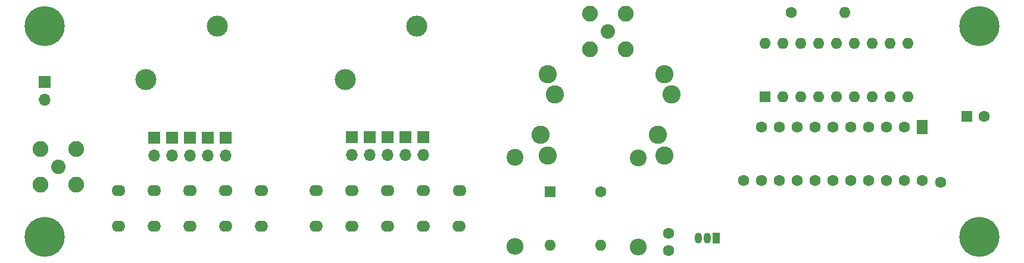
<source format=gbr>
%TF.GenerationSoftware,KiCad,Pcbnew,(6.0.7)*%
%TF.CreationDate,2022-09-09T12:51:11-07:00*%
%TF.ProjectId,12AQ5_lpf_rfout,31324151-355f-46c7-9066-5f72666f7574,rev?*%
%TF.SameCoordinates,Original*%
%TF.FileFunction,Soldermask,Bot*%
%TF.FilePolarity,Negative*%
%FSLAX46Y46*%
G04 Gerber Fmt 4.6, Leading zero omitted, Abs format (unit mm)*
G04 Created by KiCad (PCBNEW (6.0.7)) date 2022-09-09 12:51:11*
%MOMM*%
%LPD*%
G01*
G04 APERTURE LIST*
%ADD10O,1.955800X1.562000*%
%ADD11O,1.905000X1.562000*%
%ADD12R,1.700000X1.700000*%
%ADD13O,1.700000X1.700000*%
%ADD14R,1.050000X1.500000*%
%ADD15O,1.050000X1.500000*%
%ADD16R,1.600000X1.600000*%
%ADD17C,1.600000*%
%ADD18O,1.600000X1.600000*%
%ADD19C,2.600000*%
%ADD20C,3.000000*%
%ADD21C,3.600000*%
%ADD22C,5.700000*%
%ADD23C,2.050000*%
%ADD24C,2.250000*%
%ADD25R,1.600000X2.032000*%
%ADD26C,2.400000*%
%ADD27O,2.400000X2.400000*%
G04 APERTURE END LIST*
D10*
%TO.C,C2*%
X106865500Y-103374200D03*
D11*
X106840100Y-108454200D03*
%TD*%
D10*
%TO.C,C3*%
X111945500Y-103374200D03*
D11*
X111920100Y-108454200D03*
%TD*%
D12*
%TO.C,J9*%
X142630000Y-95800000D03*
D13*
X142630000Y-98340000D03*
%TD*%
D14*
%TO.C,U1*%
X191890000Y-110150000D03*
D15*
X190620000Y-110150000D03*
X189350000Y-110150000D03*
%TD*%
D16*
%TO.C,C13*%
X227494888Y-92800000D03*
D17*
X229994888Y-92800000D03*
%TD*%
D10*
%TO.C,C10*%
X150262700Y-103391000D03*
D11*
X150237300Y-108471000D03*
%TD*%
D12*
%TO.C,J6*%
X119560000Y-95850000D03*
D13*
X119560000Y-98390000D03*
%TD*%
D12*
%TO.C,J5*%
X117020000Y-95850000D03*
D13*
X117020000Y-98390000D03*
%TD*%
D12*
%TO.C,J7*%
X122100000Y-95850000D03*
D13*
X122100000Y-98390000D03*
%TD*%
D17*
%TO.C,R4*%
X202550000Y-78050000D03*
D18*
X210170000Y-78050000D03*
%TD*%
D19*
%TO.C,T1*%
X167950000Y-86800000D03*
X167915200Y-98400000D03*
X168950000Y-89740000D03*
X166950000Y-95460000D03*
%TD*%
D10*
%TO.C,C11*%
X155368200Y-103399900D03*
D11*
X155342800Y-108479900D03*
%TD*%
D17*
%TO.C,R3*%
X175500000Y-103590000D03*
D18*
X175500000Y-111210000D03*
%TD*%
D10*
%TO.C,C7*%
X135022700Y-103391000D03*
D11*
X134997300Y-108471000D03*
%TD*%
D12*
%TO.C,J2*%
X96400000Y-87950000D03*
D13*
X96400000Y-90490000D03*
%TD*%
D17*
%TO.C,J15*%
X223790000Y-102200000D03*
%TD*%
D16*
%TO.C,D1*%
X168250000Y-103590000D03*
D18*
X168250000Y-111210000D03*
%TD*%
D17*
%TO.C,J14*%
X195740000Y-102000000D03*
%TD*%
D19*
%TO.C,T2*%
X184515200Y-98400000D03*
X184550000Y-86800000D03*
X183550000Y-95460000D03*
X185550000Y-89740000D03*
%TD*%
D16*
%TO.C,U2*%
X198800000Y-90050000D03*
D18*
X201340000Y-90050000D03*
X203880000Y-90050000D03*
X206420000Y-90050000D03*
X208960000Y-90050000D03*
X211500000Y-90050000D03*
X214040000Y-90050000D03*
X216580000Y-90050000D03*
X219120000Y-90050000D03*
X219120000Y-82430000D03*
X216580000Y-82430000D03*
X214040000Y-82430000D03*
X211500000Y-82430000D03*
X208960000Y-82430000D03*
X206420000Y-82430000D03*
X203880000Y-82430000D03*
X201340000Y-82430000D03*
X198800000Y-82430000D03*
%TD*%
D20*
%TO.C,L1*%
X110770000Y-87605000D03*
X120930000Y-79985000D03*
%TD*%
D10*
%TO.C,C8*%
X140102700Y-103391000D03*
D11*
X140077300Y-108471000D03*
%TD*%
D10*
%TO.C,C4*%
X117032700Y-103391000D03*
D11*
X117007300Y-108471000D03*
%TD*%
D21*
%TO.C,H3*%
X229350000Y-110000000D03*
D22*
X229350000Y-110000000D03*
%TD*%
%TO.C,H2*%
X96350000Y-110000000D03*
D21*
X96350000Y-110000000D03*
%TD*%
D20*
%TO.C,L2*%
X139170000Y-87605000D03*
X149330000Y-79985000D03*
%TD*%
D12*
%TO.C,J8*%
X140090000Y-95800000D03*
D13*
X140090000Y-98340000D03*
%TD*%
D12*
%TO.C,J4*%
X114480000Y-95850000D03*
D13*
X114480000Y-98390000D03*
%TD*%
D23*
%TO.C,J13*%
X176500000Y-80750000D03*
D24*
X179040000Y-83290000D03*
X173960000Y-78210000D03*
X179040000Y-78210000D03*
X173960000Y-83290000D03*
%TD*%
D10*
%TO.C,C5*%
X122112700Y-103381000D03*
D11*
X122087300Y-108461000D03*
%TD*%
D12*
%TO.C,J12*%
X150250000Y-95800000D03*
D13*
X150250000Y-98340000D03*
%TD*%
D25*
%TO.C,BAR1*%
X221172500Y-94397500D03*
D17*
X218632500Y-94397500D03*
X216092500Y-94397500D03*
X213552500Y-94397500D03*
X211012500Y-94397500D03*
X208472500Y-94397500D03*
X205932500Y-94397500D03*
X203392500Y-94397500D03*
X200852500Y-94397500D03*
X198312500Y-94397500D03*
X198312500Y-102017500D03*
X200852500Y-102017500D03*
X203392500Y-102017500D03*
X205932500Y-102017500D03*
X208472500Y-102017500D03*
X211012500Y-102017500D03*
X213552500Y-102017500D03*
X216092500Y-102017500D03*
X218632500Y-102017500D03*
X221172500Y-102017500D03*
%TD*%
D26*
%TO.C,R2*%
X163250000Y-98650000D03*
D27*
X163250000Y-111350000D03*
%TD*%
D23*
%TO.C,J1*%
X98300000Y-100000000D03*
D24*
X95760000Y-102540000D03*
X100840000Y-97460000D03*
X100840000Y-102540000D03*
X95760000Y-97460000D03*
%TD*%
D10*
%TO.C,C9*%
X145182700Y-103399900D03*
D11*
X145157300Y-108479900D03*
%TD*%
D12*
%TO.C,J10*%
X145170000Y-95800000D03*
D13*
X145170000Y-98340000D03*
%TD*%
D12*
%TO.C,J3*%
X111940000Y-95850000D03*
D13*
X111940000Y-98390000D03*
%TD*%
D22*
%TO.C,H1*%
X96350000Y-80000000D03*
D21*
X96350000Y-80000000D03*
%TD*%
D26*
%TO.C,R1*%
X180800000Y-98800000D03*
D27*
X180800000Y-111500000D03*
%TD*%
D10*
%TO.C,C6*%
X127192700Y-103381000D03*
D11*
X127167300Y-108461000D03*
%TD*%
D17*
%TO.C,C1*%
X185150000Y-109500000D03*
X185150000Y-112000000D03*
%TD*%
D12*
%TO.C,J11*%
X147710000Y-95800000D03*
D13*
X147710000Y-98340000D03*
%TD*%
D22*
%TO.C,H4*%
X229350000Y-80000000D03*
D21*
X229350000Y-80000000D03*
%TD*%
M02*

</source>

..........

§ **TASK DESCRIPTION**
The answer must consist of every line from the entries that holds the string "KiCad".

§ **RESPONSE**
%TF.GenerationSoftware,KiCad,Pcbnew,(6.0.7)*%
G04 Created by KiCad (PCBNEW (6.0.7)) date 2022-09-09 12:51:11*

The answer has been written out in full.